The Tech Herald

Netscape Navigator heads to the twilight of oblivion

by Stevie Smith - Mar 4 2008, 17:25

AOL officially pulls the plug on Netscape Navigator, killing off one of the Web's first browsers. Credit: Mario Herbert

A poignant story for Internet historians today with news that Netscape Navigator, one of the Web’s first ever browsers, has finally been put out to pasture this month by owners AOL.

While the lion’s share of today’s global browser coverage is assigned to Microsoft’s Internet Explorer, the landscape was markedly different in the mid-1990s when the Web was first beginning to gain commercial traction and popularity momentum.

Indeed, back then Netscape Navigator was used by some 90 percent of those who ventured into the new and mysterious online world.
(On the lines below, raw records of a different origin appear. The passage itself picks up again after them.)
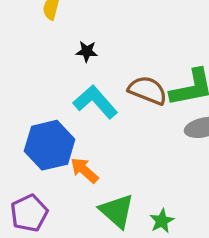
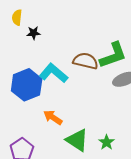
black star: (87, 51) -> (34, 33), moved
blue hexagon: (50, 145) -> (27, 85), moved

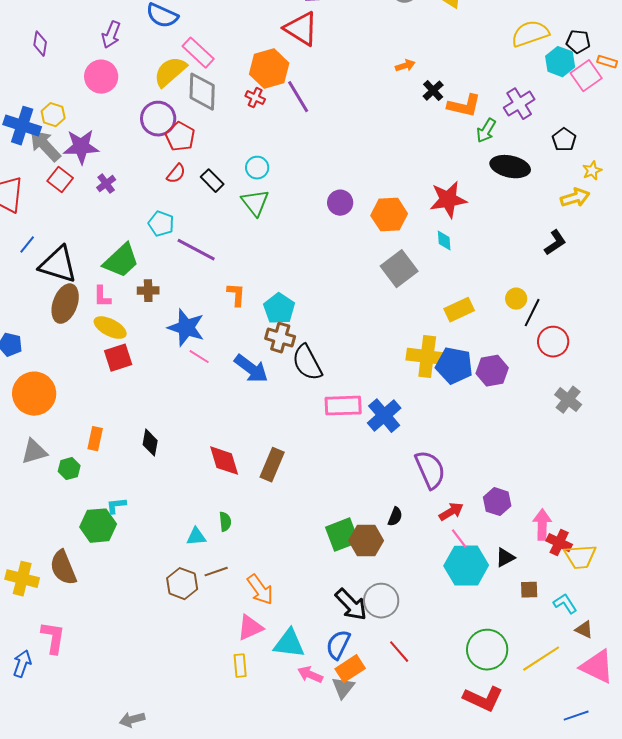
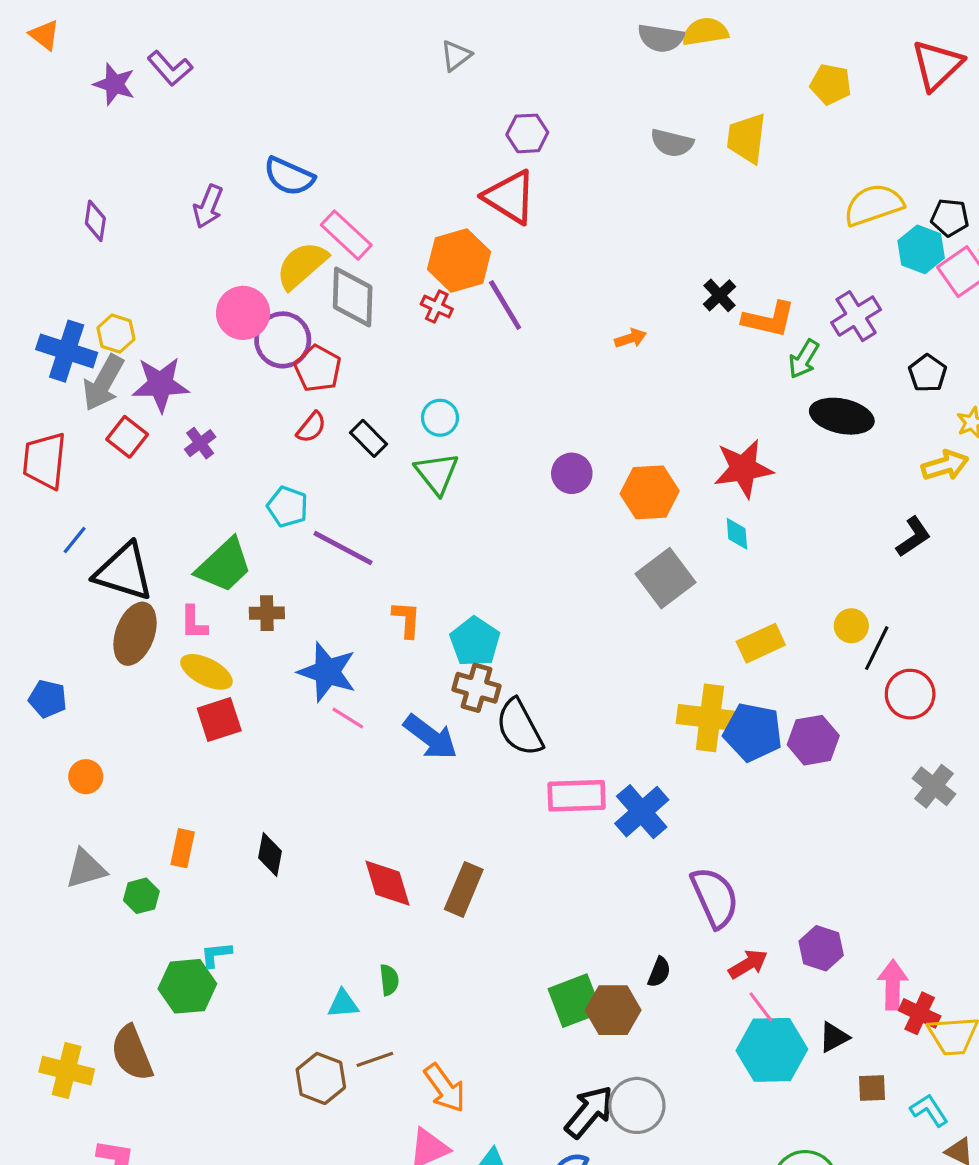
orange arrow: (405, 66) -> (631, 338), moved
pink circle: (101, 77) -> (243, 313), moved
gray arrow: (45, 146) -> (103, 383), turned -108
orange circle: (34, 394) -> (86, 777), size x0.5
black arrow: (351, 605) -> (589, 1112), turned -96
However, since that time, the once popular browser has seen its coverage share plummet to a mere 0.6 percent in the face of IE’s dominance and numerous browsing alternatives.

Following the removal of support for Netscape Navigator, owner America Online (AOL) has advised all existing users to change their browser to Mozilla’s Firefox or social Web browser Flock -- both of which have their foundations in the same contributing technology as Netscape Navigator.

“Netscape had a critical role in taking all of these zeros and ones - this very academic and technical environment - and giving it a graphical user interface where an average person could come online and consume information,” commented Marc Andreessen, the original creator of Netscape, in a BBC report.

The end has been nigh for Netscape Navigator for quite some time, not least due to the 80 percent market share enjoyed by Internet Explorer, which comes bundled as standard with all Microsoft Windows operating systems.

“While internal groups within AOL have invested a great deal of time and energy in attempting to revive Netscape Navigator, these efforts have not been successful in gaining market share from Microsoft's Internet Explorer,” warned Tom Drapeau on the Netscape blog in 2007 at the time the browser’s imminent cancellation was initially announced.

Netscape Navigator users upgrading to the open source Mozilla Firefox browser will likely find an Internet experience most closely suited to that which they’ve become accustomed to, in part due to the Mozilla Foundation being the creation of ex-Netscape staff that were made redundant in 2003.

While it still trails Internet Explorer by a substantial margin, Firefox is the world’s second most popular browser and has thus far amassed over 500 million downloads since it first became available.